** Opening Records to process block **
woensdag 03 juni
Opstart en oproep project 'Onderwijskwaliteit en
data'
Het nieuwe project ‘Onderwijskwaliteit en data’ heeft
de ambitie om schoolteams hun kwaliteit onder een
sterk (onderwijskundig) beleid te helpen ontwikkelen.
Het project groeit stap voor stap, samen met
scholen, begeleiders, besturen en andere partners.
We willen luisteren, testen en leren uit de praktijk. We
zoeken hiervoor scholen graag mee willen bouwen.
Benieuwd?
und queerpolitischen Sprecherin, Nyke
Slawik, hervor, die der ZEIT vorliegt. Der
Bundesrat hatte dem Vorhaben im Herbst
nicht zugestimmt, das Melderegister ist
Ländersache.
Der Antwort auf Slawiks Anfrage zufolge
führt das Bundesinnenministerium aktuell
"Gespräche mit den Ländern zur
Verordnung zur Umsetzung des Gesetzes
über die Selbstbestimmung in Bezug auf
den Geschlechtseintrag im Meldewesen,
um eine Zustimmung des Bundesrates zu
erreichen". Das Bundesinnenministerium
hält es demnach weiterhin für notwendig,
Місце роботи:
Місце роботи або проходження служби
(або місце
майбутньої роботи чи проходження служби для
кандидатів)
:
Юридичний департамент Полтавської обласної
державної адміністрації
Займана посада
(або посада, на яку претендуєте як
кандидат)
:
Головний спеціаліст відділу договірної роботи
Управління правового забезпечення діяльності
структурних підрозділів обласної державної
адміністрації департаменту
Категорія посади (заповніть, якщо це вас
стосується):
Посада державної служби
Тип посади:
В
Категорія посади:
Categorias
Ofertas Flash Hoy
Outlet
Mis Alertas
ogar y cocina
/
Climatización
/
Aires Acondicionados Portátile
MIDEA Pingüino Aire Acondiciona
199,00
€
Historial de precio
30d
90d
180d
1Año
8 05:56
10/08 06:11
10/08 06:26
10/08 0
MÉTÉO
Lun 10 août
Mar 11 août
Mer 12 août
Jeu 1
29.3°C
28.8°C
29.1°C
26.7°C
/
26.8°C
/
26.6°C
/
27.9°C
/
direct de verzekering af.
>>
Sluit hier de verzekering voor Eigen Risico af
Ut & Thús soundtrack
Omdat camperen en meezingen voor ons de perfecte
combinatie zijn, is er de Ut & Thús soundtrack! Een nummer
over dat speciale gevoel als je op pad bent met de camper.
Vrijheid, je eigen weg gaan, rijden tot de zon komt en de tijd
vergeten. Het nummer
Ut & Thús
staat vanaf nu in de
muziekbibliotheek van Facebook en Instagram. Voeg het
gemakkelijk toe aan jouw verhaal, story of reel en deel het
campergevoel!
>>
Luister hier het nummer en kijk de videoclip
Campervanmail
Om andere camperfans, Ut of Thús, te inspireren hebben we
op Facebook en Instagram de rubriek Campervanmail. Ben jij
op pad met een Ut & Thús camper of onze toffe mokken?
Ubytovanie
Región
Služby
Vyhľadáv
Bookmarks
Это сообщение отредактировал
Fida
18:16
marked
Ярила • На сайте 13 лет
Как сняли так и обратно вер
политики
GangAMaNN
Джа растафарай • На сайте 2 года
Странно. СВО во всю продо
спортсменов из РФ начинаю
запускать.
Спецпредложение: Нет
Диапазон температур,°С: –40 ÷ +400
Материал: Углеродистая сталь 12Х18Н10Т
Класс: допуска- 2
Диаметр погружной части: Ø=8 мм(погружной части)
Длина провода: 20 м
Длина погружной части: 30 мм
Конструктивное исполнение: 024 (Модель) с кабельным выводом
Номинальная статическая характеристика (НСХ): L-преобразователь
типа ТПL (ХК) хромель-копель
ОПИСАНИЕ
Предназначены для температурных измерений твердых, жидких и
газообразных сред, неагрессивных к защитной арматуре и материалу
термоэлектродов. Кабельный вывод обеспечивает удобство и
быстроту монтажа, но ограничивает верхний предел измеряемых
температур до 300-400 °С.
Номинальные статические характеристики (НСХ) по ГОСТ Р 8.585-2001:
** Closing Records to process block **
Exercise aim: Render every line of text from all of the items above as a Markdown table with two columns, Row and Line. Number the rows in order and leave out any blank lines.

Your solution:
| Row | Line |
|---|---|
| 1 | woensdag 03 juni |
| 2 | Opstart en oproep project 'Onderwijskwaliteit en |
| 3 | data' |
| 4 | Het nieuwe project ‘Onderwijskwaliteit en data’ heeft |
| 5 | de ambitie om schoolteams hun kwaliteit onder een |
| 6 | sterk (onderwijskundig) beleid te helpen ontwikkelen. |
| 7 | Het project groeit stap voor stap, samen met |
| 8 | scholen, begeleiders, besturen en andere partners. |
| 9 | We willen luisteren, testen en leren uit de praktijk. We |
| 10 | zoeken hiervoor scholen graag mee willen bouwen. |
| 11 | Benieuwd? |
| 12 | und queerpolitischen Sprecherin, Nyke |
| 13 | Slawik, hervor, die der ZEIT vorliegt. Der |
| 14 | Bundesrat hatte dem Vorhaben im Herbst |
| 15 | nicht zugestimmt, das Melderegister ist |
| 16 | Ländersache. |
| 17 | Der Antwort auf Slawiks Anfrage zufolge |
| 18 | führt das Bundesinnenministerium aktuell |
| 19 | "Gespräche mit den Ländern zur |
| 20 | Verordnung zur Umsetzung des Gesetzes |
| 21 | über die Selbstbestimmung in Bezug auf |
| 22 | den Geschlechtseintrag im Meldewesen, |
| 23 | um eine Zustimmung des Bundesrates zu |
| 24 | erreichen". Das Bundesinnenministerium |
| 25 | hält es demnach weiterhin für notwendig, |
| 26 | Місце роботи: |
| 27 | Місце роботи або проходження служби |
| 28 | (або місце |
| 29 | майбутньої роботи чи проходження служби для |
| 30 | кандидатів) |
| 31 | : |
| 32 | Юридичний департамент Полтавської обласної |
| 33 | державної адміністрації |
| 34 | Займана посада |
| 35 | (або посада, на яку претендуєте як |
| 36 | кандидат) |
| 37 | : |
| 38 | Головний спеціаліст відділу договірної роботи |
| 39 | Управління правового забезпечення діяльності |
| 40 | структурних підрозділів обласної державної |
| 41 | адміністрації департаменту |
| 42 | Категорія посади (заповніть, якщо це вас |
| 43 | стосується): |
| 44 | Посада державної служби |
| 45 | Тип посади: |
| 46 | В |
| 47 | Категорія посади: |
| 48 | Categorias |
| 49 | Ofertas Flash Hoy |
| 50 | Outlet |
| 51 | Mis Alertas |
| 52 | ogar y cocina |
| 53 | / |
| 54 | Climatización |
| 55 | / |
| 56 | Aires Acondicionados Portátile |
| 57 | MIDEA Pingüino Aire Acondiciona |
| 58 | 199,00 |
| 59 | € |
| 60 | Historial de precio |
| 61 | 30d |
| 62 | 90d |
| 63 | 180d |
| 64 | 1Año |
| 65 | 8 05:56 |
| 66 | 10/08 06:11 |
| 67 | 10/08 06:26 |
| 68 | 10/08 0 |
| 69 | MÉTÉO |
| 70 | Lun 10 août |
| 71 | Mar 11 août |
| 72 | Mer 12 août |
| 73 | Jeu 1 |
| 74 | 29.3°C |
| 75 | 28.8°C |
| 76 | 29.1°C |
| 77 | 26.7°C |
| 78 | / |
| 79 | 26.8°C |
| 80 | / |
| 81 | 26.6°C |
| 82 | / |
| 83 | 27.9°C |
| 84 | / |
| 85 | direct de verzekering af. |
| 86 | >> |
| 87 | Sluit hier de verzekering voor Eigen Risico af |
| 88 | Ut & Thús soundtrack |
| 89 | Omdat camperen en meezingen voor ons de perfecte |
| 90 | combinatie zijn, is er de Ut & Thús soundtrack! Een nummer |
| 91 | over dat speciale gevoel als je op pad bent met de camper. |
| 92 | Vrijheid, je eigen weg gaan, rijden tot de zon komt en de tijd |
| 93 | vergeten. Het nummer |
| 94 | Ut & Thús |
| 95 | staat vanaf nu in de |
| 96 | muziekbibliotheek van Facebook en Instagram. Voeg het |
| 97 | gemakkelijk toe aan jouw verhaal, story of reel en deel het |
| 98 | campergevoel! |
| 99 | >> |
| 100 | Luister hier het nummer en kijk de videoclip |
| 101 | Campervanmail |
| 102 | Om andere camperfans, Ut of Thús, te inspireren hebben we |
| 103 | op Facebook en Instagram de rubriek Campervanmail. Ben jij |
| 104 | op pad met een Ut & Thús camper of onze toffe mokken? |
| 105 | Ubytovanie |
| 106 | Región |
| 107 | Služby |
| 108 | Vyhľadáv |
| 109 | Bookmarks |
| 110 | Это сообщение отредактировал |
| 111 | Fida |
| 112 | 18:16 |
| 113 | marked |
| 114 | Ярила • На сайте 13 лет |
| 115 | Как сняли так и обратно вер |
| 116 | политики |
| 117 | GangAMaNN |
| 118 | Джа растафарай • На сайте 2 года |
| 119 | Странно. СВО во всю продо |
| 120 | спортсменов из РФ начинаю |
| 121 | запускать. |
| 122 | Спецпредложение: Нет |
| 123 | Диапазон температур,°С: –40 ÷ +400 |
| 124 | Материал: Углеродистая сталь 12Х18Н10Т |
| 125 | Класс: допуска- 2 |
| 126 | Диаметр погружной части: Ø=8 мм(погружной части) |
| 127 | Длина провода: 20 м |
| 128 | Длина погружной части: 30 мм |
| 129 | Конструктивное исполнение: 024 (Модель) с кабельным выводом |
| 130 | Номинальная статическая характеристика (НСХ): L-преобразователь |
| 131 | типа ТПL (ХК) хромель-копель |
| 132 | ОПИСАНИЕ |
| 133 | Предназначены для температурных измерений твердых, жидких и |
| 134 | газообразных сред, неагрессивных к защитной арматуре и материалу |
| 135 | термоэлектродов. Кабельный вывод обеспечивает удобство и |
| 136 | быстроту монтажа, но ограничивает верхний предел измеряемых |
| 137 | температур до 300-400 °С. |
| 138 | Номинальные статические характеристики (НСХ) по ГОСТ Р 8.585-2001: |